Cole with HVMG recalled in the days after 9/11 that hotels dropped their rates in an attempt to encourage bookings. It was the proverbial race to the bottom.
At the time, most hotel operators did not practice dynamic pricing. The sudden drop in occupancy immediately after the terrorist attacks alarmed hoteliers and RevPAR followed right behind, falling 20 to 25 percent on average, according to a study by Renáta Kosová and Cathy A. Enz published in 2012 in the Cornell Hospitality Quarterly.
International travel to the Americas fell 24 percent. Overall, the U.S. hotel industry did not recover internationally and domestically until 2004.
It is similar to today. STR and other analytical companies say it will be at least three years until hotels see pre-pandemic performance metrics.
However, there is one difference. Amid the crisis, most hotels have held their rates.
“We learned and are still learning today: Don’t panic on price,” Cole said. “Certainly right after the pandemic OTAs were a significant part of our business and there was a lot of competition for heads and beds through lowering price but over the last six months or so I think all of us as an industry have realized that it’s been a pretty inelastic experience. Dropping price certainly wasn’t going to drive group business. It wasn’t going to drive corporate business. And so we certainly realized that folks who wanted to travel were going to do it.” Price was not a sole factor in travelers’ booking decisions.
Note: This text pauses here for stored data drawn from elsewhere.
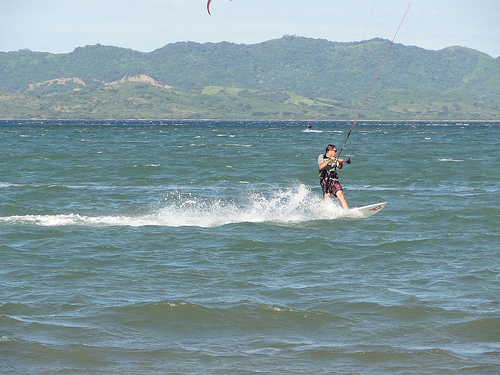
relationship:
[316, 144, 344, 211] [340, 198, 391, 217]
man on skies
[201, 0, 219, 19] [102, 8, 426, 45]
kite in air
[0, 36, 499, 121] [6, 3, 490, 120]
hills in background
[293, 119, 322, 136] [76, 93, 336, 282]
person in ocean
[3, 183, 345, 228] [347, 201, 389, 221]
white water behind board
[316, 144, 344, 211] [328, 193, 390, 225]
man on surf board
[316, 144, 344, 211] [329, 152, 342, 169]
man holding handle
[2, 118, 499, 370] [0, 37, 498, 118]
water by shore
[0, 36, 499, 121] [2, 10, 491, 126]
hills in background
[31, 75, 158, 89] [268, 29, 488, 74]
hills in mountains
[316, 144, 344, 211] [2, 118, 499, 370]
man in water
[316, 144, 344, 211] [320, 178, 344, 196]
man with shorts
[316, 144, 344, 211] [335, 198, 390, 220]
man on surfboard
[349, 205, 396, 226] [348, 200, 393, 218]
logo on board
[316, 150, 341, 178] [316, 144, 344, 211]
shirt on man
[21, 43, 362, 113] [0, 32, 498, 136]
trees on hill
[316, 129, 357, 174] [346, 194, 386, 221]
man creating wake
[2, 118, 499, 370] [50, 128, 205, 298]
water in water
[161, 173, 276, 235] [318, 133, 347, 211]
spray by wind surfer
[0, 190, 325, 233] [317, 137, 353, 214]
wake left behind wind surfer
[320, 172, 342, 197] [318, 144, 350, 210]
shorts on wind surfer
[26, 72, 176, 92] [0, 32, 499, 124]
stone on land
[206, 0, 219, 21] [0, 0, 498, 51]
kite in sky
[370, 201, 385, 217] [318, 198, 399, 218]
logo on a board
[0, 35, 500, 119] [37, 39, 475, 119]
trees growing on hills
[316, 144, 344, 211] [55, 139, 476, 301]
man windsurfing on ocean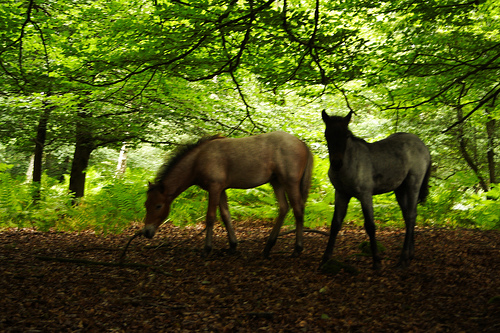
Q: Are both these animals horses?
A: Yes, all the animals are horses.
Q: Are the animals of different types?
A: No, all the animals are horses.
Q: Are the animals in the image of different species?
A: No, all the animals are horses.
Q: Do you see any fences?
A: No, there are no fences.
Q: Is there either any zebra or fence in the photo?
A: No, there are no fences or zebras.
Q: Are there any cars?
A: No, there are no cars.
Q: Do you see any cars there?
A: No, there are no cars.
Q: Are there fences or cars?
A: No, there are no cars or fences.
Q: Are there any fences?
A: No, there are no fences.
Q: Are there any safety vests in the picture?
A: No, there are no safety vests.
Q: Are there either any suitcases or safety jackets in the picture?
A: No, there are no safety jackets or suitcases.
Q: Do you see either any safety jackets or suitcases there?
A: No, there are no safety jackets or suitcases.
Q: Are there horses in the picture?
A: Yes, there is a horse.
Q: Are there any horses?
A: Yes, there is a horse.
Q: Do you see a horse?
A: Yes, there is a horse.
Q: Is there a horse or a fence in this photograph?
A: Yes, there is a horse.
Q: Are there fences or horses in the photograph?
A: Yes, there is a horse.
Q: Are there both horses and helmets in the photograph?
A: No, there is a horse but no helmets.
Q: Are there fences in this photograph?
A: No, there are no fences.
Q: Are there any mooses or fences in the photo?
A: No, there are no fences or mooses.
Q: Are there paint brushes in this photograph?
A: No, there are no paint brushes.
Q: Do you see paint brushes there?
A: No, there are no paint brushes.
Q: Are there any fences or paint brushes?
A: No, there are no paint brushes or fences.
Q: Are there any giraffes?
A: No, there are no giraffes.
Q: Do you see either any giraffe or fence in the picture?
A: No, there are no giraffes or fences.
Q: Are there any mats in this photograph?
A: No, there are no mats.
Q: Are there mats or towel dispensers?
A: No, there are no mats or towel dispensers.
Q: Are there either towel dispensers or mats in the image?
A: No, there are no mats or towel dispensers.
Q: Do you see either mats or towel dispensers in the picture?
A: No, there are no mats or towel dispensers.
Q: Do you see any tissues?
A: No, there are no tissues.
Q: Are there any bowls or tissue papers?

STR reported business performance metrics for July when occupancy was 69.6 percent, a decline of 5.5 percent compared to July 2019.
When adjusted for inflation, ADR and RevPAR were lower than all-time highs reported in 2019. On a nominal basis, July ADR was $143.30, an increase of 6 percent over July 2019, and RevPAR was $99.71, a 0.2 percent increase over July 2019.
Cole said the results are “great news for the industry.”
“We all know it’s been mostly driven by leisure and resort hotels, but the fact is that we all thought occupancy would be the first or rebound versus rate, which is less profitable.
“So I think there is a silver lining in this crisis that we can learn from going forward is not necessarily hit the panic button by dropping rates and try to hold as much rate integrity as possible and manage through the crisis.”
Bedi with Real Hospitality Group sees another bright spot amid the COVID-19 uncertainty.
“Now that I’m a veteran of two major crisis and in different roles, one at the field level and the second one more at the corporate level, what I’m amazed at is how amazing we are as human beings,” he said. “Of course there are bad elements also who will take advantage of situations, but it’s amazing to see us get together, take a crisis head-on, adapt and just get done what needs to get done to move forward and make things better.”